Dead Wednesday by Jerry Spinelli

Dead Wednesday by Jerry Spinelli

Author:Jerry Spinelli [Spinelli, Jerry]
Language: eng
Format: epub
Publisher: Random House Children's Books
Published: 2021-08-03T00:00:00+00:00


Where are you?????

I cant do it all!!!!

NOW!!!!!­!!!!!­!!!!!­!

Yeah, Mom, I’m gonna give up the most unbelievable experience in human history for a toilet brush. He shuts down his cell.

“The salty crunch is gone and there’s no streetlights out here and the road no longer feels connected to the steering wheel. I’m more skating than driving. And I don’t know where I am. I’m all turned around.

“OK…” She takes a deep breath, blinks, swallows. She’s reliving it, she’s back in the car. “OK—the house is over there”—she flaps her left arm—“somewhere. I gotta keep that in mind. Keep my bearings. I know the name of his street. I know the address. I just need to keep turning left, and sooner or later I’ll circle back to it.”

She kicks a mailbox post. “But it’s not happening. The road keeps taking me right, and when it finally dead-ends at a crossroad at the bottom of a hill, I go sailing right through the stop sign because there’s no salt”—she punches him—“there’s no salt. You understand, Worm?” Another punch. He understands, but he can’t speak. “There’s no salt and no light and it’s all hills and the nose of my father’s car is sticking into a snowbank.

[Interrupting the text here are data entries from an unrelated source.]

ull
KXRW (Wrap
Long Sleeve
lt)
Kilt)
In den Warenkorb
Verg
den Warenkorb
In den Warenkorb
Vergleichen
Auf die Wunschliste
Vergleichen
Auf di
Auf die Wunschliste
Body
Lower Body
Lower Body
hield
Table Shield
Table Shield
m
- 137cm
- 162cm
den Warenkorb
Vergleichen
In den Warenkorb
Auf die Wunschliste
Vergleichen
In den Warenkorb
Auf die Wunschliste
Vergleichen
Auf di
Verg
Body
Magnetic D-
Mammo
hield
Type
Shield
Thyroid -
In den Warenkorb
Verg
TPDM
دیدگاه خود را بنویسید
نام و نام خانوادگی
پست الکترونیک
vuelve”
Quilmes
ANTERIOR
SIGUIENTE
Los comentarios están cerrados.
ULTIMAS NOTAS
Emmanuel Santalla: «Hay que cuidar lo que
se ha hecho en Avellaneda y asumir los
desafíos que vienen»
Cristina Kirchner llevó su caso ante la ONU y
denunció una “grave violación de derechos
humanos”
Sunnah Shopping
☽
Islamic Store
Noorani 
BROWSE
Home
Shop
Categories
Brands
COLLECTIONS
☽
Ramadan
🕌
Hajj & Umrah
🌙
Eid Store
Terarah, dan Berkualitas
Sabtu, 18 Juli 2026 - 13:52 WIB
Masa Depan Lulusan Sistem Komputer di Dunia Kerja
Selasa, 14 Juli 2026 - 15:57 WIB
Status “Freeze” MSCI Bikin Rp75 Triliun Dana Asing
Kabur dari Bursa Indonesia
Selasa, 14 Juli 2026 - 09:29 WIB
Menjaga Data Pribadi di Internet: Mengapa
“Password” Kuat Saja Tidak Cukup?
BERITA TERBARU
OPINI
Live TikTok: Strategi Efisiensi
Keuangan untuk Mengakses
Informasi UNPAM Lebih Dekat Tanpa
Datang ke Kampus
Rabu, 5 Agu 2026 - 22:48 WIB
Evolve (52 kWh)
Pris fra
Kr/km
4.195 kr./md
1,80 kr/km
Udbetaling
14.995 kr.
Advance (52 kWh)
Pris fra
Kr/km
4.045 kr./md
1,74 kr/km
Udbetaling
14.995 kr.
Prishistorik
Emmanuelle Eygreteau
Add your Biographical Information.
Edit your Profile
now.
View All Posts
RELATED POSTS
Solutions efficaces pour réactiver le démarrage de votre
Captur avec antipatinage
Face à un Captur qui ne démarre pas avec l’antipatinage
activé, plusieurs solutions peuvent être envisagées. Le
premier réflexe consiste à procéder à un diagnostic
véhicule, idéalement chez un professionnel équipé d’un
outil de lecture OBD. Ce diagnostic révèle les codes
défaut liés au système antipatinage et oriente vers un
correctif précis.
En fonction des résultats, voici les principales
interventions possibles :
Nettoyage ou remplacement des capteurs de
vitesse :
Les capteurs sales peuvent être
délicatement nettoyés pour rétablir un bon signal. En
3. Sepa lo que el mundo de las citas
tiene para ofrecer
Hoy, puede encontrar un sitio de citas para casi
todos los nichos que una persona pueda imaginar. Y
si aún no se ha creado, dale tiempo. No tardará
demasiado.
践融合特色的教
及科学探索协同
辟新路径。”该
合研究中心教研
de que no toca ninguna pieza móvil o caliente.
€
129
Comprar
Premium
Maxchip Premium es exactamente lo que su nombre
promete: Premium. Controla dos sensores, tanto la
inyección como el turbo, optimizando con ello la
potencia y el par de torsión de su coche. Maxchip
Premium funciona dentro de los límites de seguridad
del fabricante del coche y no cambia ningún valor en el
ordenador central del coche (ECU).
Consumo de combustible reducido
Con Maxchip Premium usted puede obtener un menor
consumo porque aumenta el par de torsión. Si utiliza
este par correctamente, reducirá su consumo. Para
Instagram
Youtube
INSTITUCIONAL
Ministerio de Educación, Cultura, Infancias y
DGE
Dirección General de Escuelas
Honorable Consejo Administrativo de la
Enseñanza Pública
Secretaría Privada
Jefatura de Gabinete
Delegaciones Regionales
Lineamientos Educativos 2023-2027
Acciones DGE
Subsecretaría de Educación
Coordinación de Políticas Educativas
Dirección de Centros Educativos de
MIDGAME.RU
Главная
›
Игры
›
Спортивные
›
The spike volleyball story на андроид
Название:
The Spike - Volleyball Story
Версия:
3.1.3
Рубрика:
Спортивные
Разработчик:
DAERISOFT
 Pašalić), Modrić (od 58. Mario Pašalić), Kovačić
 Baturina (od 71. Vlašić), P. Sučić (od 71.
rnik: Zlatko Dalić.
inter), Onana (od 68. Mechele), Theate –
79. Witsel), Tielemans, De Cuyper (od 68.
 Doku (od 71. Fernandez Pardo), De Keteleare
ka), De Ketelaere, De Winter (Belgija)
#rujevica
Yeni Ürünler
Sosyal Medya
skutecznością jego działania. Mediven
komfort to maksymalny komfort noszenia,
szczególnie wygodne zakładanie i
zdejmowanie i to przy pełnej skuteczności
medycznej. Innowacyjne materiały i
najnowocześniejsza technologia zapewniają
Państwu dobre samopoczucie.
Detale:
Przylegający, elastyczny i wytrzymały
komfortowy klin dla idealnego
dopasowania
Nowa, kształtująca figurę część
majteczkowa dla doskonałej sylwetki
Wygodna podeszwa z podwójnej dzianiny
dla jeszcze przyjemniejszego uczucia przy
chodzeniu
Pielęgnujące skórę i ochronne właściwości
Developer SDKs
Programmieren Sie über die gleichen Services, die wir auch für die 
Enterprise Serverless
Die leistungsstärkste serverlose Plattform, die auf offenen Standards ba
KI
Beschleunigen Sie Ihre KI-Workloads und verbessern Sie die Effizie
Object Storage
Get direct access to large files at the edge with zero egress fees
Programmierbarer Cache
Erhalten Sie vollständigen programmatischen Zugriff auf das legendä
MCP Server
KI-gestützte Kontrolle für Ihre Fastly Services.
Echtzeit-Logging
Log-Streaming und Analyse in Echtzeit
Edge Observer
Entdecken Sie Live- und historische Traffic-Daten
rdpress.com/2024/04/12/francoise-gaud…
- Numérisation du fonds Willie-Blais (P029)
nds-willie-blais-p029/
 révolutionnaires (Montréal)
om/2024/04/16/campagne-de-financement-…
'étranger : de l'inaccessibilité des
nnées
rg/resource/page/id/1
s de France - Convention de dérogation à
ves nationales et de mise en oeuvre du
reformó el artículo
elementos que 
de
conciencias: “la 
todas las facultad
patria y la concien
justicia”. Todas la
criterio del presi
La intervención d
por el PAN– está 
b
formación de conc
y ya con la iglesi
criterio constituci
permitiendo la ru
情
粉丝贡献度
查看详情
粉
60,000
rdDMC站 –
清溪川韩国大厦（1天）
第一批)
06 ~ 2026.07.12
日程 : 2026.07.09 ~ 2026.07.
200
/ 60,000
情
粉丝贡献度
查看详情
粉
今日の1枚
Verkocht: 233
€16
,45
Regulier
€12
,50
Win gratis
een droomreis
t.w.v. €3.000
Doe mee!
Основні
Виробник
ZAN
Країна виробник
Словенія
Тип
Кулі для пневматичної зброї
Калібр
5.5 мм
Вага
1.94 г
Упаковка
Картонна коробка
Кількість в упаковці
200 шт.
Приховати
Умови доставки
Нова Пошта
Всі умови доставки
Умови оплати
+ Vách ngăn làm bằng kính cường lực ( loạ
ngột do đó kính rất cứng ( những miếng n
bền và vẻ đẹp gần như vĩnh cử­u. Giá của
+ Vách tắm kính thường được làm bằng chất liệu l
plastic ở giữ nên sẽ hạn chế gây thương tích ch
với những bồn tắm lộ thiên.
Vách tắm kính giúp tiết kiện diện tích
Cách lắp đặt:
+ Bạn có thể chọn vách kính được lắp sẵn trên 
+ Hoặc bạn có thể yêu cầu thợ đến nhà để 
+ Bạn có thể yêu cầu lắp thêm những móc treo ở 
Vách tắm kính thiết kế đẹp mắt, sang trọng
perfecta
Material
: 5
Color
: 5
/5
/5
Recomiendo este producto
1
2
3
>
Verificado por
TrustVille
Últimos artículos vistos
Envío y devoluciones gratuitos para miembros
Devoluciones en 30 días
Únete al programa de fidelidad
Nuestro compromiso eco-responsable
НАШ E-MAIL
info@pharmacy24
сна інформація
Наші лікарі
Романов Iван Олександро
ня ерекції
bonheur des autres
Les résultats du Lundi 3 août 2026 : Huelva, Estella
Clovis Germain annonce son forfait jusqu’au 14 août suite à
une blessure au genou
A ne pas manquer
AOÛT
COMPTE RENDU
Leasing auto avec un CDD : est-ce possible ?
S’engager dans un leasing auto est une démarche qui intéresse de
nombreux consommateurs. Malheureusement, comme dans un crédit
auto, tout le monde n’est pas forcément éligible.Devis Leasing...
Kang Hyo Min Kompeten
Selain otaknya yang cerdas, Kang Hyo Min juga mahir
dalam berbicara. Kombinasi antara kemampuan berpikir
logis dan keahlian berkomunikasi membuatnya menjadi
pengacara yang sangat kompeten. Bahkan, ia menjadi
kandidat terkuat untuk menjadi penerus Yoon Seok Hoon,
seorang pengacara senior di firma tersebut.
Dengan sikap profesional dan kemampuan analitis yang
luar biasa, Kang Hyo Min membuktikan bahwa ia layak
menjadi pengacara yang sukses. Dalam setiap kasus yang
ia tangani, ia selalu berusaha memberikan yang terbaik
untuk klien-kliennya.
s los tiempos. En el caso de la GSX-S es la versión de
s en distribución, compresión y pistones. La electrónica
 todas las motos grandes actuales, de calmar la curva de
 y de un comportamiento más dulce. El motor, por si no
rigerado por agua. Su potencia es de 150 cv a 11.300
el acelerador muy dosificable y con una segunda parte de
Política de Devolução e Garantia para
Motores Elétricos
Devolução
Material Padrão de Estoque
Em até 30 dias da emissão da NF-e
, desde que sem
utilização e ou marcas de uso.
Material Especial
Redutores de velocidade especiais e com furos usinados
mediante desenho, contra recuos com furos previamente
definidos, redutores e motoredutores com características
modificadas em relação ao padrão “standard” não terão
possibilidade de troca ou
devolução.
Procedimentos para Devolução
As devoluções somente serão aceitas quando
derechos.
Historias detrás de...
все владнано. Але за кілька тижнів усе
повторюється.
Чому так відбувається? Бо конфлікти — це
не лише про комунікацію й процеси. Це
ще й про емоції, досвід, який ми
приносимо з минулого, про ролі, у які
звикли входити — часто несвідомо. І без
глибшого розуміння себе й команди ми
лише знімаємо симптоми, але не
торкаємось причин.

“I do the only three things I can. I put the car in reverse, I press the gas pedal, and I pray. It works. I back out. I’m on the road again, loster than ever. Up, down. Up, down. Never saw so many hills. I’m using the brakes as little and as gently as possible. I know about that. I’m even using the trick my father told me: for better traction I’m driving with the right tires off the road, where it’s crunchier.

“I’m feeling pretty good about my snow-driving skills when I find myself at the top of a hill that isn’t curvy at all. It’s perfectly straight. But long. My high beams don’t reach the bottom. I stop. My foot’s on the brake. And the car starts moving anyway. It’s on its own, weaving, pirouetting, dancing with the ice….” She laughs. “There shoulda been waltz music.” She waves her hands back and forth. “La-dah-dah-de-dah…turning and turning and going faster and faster, and I’m thinking, ‘Screw what they say, I’m hitting the brake,’ and I’m practically standing on the pedal with both feet, and now the car isn’t dancing, it’s decided it’s just gonna go straight down—backward—and suddenly right there on the windshield is the man in the yellow vest, and he’s crying and he’s saying to me, ‘Please…please…,’ and I’m turning the wheel like a NASCAR driver and pounding the brakes, and it works and now the car is turning…turning…and just as it finishes turning and the man in the yellow vest goes away, here comes the tree.”